Lot 2, "Hat Rack," is a 9 7/8-by-18-by-18-inch wooden hat rack with six curved racks. The original, now lost, was produced in 1917. When the artist was asked why some of his readymades were suspended from ceilings, he said, according to Mr. Schwarz, that "it was to escape from conformity, which demands that works of art be hung on the wall or presented on easels." It has an estimate of $400,000 to $600,000. It sold for $288,500.

Posted by: Mandy Katz | Oct 16, 2009 4:04:35 PM

Jeez, I coulda told ya that. But then nobody listens to me.
Wait -- has that been done? As an artsy concept, I mean? "The Unlistened To" kind of a thing. I could sit on a concrete block in a vast space and mime talking -- let's see... maybe 4 hours a day @ $300 an hour, keep the exhibit going for 3 months... okay, I'm in. Now all I need is some sponsors and benefactors and patrons and customers and stuff... Or, it could be tweaked to "The Unpaid Unlistened To" to add some artistic depth. Yeah, now I'm in my element -- that jacks it up to $500 an hour, I figure. How about "The Unknown Unpaid Unlistened To"? This could get big...

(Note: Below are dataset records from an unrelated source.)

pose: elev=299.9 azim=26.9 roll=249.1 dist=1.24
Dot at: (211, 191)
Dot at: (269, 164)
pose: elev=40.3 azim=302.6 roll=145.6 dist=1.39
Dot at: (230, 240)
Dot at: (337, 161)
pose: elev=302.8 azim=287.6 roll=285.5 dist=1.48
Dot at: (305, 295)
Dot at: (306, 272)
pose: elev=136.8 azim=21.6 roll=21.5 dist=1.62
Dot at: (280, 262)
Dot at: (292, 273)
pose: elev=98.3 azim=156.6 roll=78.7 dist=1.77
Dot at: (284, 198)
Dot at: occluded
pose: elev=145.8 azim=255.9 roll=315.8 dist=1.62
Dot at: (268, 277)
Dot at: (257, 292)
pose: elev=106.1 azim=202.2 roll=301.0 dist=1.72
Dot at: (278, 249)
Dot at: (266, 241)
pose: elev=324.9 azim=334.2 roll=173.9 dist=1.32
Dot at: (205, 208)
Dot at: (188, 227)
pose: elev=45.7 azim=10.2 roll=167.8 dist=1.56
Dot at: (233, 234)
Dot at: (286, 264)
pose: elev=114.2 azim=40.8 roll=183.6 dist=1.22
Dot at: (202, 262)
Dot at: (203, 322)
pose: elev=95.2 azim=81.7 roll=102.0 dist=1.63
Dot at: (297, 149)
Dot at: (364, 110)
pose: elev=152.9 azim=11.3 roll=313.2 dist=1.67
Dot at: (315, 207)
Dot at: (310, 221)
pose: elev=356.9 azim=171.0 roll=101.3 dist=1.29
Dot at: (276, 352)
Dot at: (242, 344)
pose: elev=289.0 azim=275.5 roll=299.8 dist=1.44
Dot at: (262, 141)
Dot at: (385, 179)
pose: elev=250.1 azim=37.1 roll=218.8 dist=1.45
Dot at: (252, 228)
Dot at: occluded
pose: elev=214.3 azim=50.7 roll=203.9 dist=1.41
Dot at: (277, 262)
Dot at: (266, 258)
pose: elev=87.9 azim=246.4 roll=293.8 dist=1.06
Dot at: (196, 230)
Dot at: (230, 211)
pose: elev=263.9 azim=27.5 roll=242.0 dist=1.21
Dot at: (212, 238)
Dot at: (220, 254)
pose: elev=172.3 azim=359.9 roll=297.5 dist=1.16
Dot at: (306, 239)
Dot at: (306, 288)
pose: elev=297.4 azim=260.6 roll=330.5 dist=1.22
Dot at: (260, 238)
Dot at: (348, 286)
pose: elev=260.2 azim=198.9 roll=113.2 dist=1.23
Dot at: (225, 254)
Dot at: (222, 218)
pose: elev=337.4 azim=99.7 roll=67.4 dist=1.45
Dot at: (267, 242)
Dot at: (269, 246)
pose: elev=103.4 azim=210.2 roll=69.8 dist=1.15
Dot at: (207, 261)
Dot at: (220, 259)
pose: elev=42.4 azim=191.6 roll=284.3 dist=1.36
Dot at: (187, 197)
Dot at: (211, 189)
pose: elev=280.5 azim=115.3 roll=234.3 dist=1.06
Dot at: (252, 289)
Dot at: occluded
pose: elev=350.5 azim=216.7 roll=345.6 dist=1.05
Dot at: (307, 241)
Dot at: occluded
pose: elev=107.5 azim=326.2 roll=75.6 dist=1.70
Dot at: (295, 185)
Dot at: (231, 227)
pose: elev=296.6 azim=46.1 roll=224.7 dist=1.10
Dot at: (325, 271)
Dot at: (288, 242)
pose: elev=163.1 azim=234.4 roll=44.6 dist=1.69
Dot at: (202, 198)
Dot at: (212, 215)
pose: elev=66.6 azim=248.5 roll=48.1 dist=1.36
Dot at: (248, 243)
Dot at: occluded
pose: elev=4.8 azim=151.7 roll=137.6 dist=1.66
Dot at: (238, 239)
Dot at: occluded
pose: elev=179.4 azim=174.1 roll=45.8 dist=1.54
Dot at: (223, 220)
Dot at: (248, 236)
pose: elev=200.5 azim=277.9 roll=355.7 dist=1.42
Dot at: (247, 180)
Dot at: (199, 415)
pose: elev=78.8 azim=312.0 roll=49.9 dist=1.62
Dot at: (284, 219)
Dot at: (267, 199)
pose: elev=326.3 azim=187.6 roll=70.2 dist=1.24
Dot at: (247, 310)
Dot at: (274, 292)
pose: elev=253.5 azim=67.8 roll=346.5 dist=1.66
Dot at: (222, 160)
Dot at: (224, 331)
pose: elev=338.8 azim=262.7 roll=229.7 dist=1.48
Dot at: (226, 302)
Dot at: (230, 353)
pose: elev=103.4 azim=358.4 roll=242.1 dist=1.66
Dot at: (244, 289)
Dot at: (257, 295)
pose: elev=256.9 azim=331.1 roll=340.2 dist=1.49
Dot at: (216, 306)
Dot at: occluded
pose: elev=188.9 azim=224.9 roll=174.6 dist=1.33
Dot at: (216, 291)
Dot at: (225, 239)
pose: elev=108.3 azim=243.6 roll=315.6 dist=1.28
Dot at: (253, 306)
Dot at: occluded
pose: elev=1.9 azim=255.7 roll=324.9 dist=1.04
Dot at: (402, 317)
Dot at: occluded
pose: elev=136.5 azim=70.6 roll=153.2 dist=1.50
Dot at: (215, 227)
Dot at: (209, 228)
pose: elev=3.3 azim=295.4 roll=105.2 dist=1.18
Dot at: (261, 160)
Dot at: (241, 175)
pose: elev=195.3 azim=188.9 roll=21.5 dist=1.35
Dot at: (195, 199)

Posted by: Flaurtsyfartsy | Oct 16, 2009 2:31:26 PM

Agree 100% with Mr. Dutton. Where it possible, I'd agree even more. This whole Damien Hirst phenomenon (and it is a phenomenon of the incomprehensible kind) has to be the biggest scam ever. That man must go to sleep each night laughing til he cries, thinking about someone buying his golden fleece or his shark in a tank and now this medicine cabinet... for the lack of artistic effort it took to create (conceptualization, artistic rationale, and execution) he must surely be self-congratulating on the absolute con he has pulled off with his supposed art. What utter hogwash his works are.